The Spaewife’s eyebrows crept higher. ‘You have Gàidhlig, do you, Underqueen?’
‘Gàidhlig or no, she ought to prove her claim,’ the bearded man beside her said, looking askance at me. ‘You might be one of Vance’s spies, for all we know. Someone who only looks a great deal like Paige Mahoney, and who wants us all on the gallows for treason.’

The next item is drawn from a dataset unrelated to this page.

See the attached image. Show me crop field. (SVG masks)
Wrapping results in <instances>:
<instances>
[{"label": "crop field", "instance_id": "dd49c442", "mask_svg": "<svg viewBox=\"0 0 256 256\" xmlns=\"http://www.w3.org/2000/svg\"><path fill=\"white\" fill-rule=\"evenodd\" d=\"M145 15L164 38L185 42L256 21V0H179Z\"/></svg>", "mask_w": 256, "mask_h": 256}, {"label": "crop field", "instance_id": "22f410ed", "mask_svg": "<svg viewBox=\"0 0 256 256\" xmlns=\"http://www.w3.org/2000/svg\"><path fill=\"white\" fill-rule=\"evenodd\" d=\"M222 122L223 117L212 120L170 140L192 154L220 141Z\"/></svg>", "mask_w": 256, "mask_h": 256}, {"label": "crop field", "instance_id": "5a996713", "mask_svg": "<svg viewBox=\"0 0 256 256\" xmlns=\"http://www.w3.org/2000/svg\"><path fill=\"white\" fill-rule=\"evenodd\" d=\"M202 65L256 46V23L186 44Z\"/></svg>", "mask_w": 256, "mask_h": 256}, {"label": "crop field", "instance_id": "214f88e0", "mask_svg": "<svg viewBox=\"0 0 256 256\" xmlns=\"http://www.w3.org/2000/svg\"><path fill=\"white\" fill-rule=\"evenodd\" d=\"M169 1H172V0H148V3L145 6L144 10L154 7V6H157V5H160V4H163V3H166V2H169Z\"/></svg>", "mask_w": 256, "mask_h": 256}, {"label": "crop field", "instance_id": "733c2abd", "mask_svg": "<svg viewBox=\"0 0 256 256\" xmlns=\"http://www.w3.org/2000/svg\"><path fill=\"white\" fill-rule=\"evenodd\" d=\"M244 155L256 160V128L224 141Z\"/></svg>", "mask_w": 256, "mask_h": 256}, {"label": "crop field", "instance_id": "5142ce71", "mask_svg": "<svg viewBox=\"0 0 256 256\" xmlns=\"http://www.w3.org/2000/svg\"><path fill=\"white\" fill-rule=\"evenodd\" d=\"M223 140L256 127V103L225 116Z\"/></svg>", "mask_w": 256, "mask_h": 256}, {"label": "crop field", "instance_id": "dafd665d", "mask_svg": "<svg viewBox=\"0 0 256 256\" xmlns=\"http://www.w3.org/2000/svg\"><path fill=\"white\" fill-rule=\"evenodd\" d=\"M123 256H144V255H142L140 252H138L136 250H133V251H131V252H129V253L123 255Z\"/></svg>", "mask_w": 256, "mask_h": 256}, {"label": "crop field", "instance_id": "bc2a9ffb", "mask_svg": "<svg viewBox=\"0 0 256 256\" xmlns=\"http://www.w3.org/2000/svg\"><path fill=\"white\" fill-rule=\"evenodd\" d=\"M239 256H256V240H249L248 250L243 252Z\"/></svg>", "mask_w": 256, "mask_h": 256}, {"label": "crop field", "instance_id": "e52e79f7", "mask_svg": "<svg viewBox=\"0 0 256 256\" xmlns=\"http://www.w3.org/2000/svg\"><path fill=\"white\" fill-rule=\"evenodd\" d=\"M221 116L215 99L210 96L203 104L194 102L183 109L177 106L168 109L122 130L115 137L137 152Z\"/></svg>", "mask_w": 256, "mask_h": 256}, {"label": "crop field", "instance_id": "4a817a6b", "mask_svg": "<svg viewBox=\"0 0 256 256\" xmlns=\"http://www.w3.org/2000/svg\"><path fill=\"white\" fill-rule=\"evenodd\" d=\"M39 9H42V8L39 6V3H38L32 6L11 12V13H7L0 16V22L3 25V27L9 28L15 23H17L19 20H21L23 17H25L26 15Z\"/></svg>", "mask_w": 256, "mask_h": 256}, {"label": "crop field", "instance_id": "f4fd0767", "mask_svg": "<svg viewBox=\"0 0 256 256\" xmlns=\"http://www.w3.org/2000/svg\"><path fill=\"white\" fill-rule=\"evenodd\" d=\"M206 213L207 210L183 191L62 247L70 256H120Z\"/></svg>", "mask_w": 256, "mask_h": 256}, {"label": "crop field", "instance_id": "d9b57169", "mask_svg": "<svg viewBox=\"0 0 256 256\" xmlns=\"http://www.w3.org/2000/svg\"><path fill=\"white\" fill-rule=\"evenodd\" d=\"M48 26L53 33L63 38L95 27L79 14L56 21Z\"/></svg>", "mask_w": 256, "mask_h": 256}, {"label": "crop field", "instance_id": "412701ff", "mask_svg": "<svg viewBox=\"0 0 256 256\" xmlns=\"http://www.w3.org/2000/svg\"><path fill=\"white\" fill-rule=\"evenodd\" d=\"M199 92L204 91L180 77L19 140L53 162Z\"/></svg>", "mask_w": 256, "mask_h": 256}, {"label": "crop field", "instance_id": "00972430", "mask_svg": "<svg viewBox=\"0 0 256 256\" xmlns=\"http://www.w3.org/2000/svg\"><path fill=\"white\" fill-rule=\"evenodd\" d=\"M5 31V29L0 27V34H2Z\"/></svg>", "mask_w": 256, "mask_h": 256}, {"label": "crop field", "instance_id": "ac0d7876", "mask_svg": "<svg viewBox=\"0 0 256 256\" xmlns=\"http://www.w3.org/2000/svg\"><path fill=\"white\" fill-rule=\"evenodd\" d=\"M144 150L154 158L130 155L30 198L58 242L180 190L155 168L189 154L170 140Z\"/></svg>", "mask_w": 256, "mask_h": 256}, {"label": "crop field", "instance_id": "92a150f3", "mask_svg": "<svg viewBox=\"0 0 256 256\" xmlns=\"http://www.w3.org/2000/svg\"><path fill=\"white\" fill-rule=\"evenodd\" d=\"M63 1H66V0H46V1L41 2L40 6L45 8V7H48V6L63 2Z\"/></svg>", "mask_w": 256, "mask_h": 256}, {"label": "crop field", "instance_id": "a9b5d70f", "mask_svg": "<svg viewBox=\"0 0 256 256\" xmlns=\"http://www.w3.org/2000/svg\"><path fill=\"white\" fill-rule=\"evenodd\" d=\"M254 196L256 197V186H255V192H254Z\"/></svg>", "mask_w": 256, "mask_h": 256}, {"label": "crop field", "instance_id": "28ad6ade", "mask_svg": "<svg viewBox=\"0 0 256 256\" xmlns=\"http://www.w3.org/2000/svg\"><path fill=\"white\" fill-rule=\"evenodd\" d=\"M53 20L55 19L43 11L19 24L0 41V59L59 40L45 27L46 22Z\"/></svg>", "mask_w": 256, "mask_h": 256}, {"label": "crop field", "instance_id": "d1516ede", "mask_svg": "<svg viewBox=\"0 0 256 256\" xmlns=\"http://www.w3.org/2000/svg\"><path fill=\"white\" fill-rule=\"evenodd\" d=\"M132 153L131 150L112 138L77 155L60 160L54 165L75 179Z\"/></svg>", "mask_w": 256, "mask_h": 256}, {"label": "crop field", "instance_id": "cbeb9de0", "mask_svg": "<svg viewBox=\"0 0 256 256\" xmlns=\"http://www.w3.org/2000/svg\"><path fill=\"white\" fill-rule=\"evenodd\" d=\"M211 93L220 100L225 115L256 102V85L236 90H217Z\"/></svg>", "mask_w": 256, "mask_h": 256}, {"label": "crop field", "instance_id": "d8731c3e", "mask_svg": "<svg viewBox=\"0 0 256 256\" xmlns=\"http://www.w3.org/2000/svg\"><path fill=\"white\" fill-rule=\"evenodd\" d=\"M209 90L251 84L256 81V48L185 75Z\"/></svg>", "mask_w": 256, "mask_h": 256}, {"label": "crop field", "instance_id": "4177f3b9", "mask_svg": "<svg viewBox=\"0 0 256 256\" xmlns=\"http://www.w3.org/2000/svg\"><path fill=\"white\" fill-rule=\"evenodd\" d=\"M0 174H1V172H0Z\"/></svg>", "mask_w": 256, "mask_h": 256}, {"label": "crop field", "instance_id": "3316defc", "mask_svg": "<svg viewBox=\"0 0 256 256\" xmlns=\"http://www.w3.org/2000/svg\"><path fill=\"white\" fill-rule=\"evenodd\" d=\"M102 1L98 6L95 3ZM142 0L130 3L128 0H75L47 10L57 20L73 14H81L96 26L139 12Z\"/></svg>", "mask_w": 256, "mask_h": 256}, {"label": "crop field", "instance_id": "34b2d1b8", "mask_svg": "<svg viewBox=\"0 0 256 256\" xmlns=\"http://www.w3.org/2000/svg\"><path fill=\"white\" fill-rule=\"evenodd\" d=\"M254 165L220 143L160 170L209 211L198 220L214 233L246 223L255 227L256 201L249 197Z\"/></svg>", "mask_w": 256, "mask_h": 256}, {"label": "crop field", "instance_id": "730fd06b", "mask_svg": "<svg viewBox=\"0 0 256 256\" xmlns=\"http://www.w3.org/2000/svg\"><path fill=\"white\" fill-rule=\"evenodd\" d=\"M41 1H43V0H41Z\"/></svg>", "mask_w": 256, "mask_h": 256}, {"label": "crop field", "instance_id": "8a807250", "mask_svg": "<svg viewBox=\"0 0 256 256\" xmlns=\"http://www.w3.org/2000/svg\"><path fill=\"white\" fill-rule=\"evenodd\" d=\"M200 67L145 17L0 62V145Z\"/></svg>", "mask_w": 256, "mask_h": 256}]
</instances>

‘Don’t be a fool. The Underqueen is a dreamwalker,’ the Spaewife said. ‘Have you ever seen that sort of red aura?’ Apparently the whole of Britain knew about my gift. ‘Besides,’ she went on, ‘she knows Liss.’
She went to stand beside the wall of photographs and gently touched the one that Liss was in. For the first time, I saw the resemblance.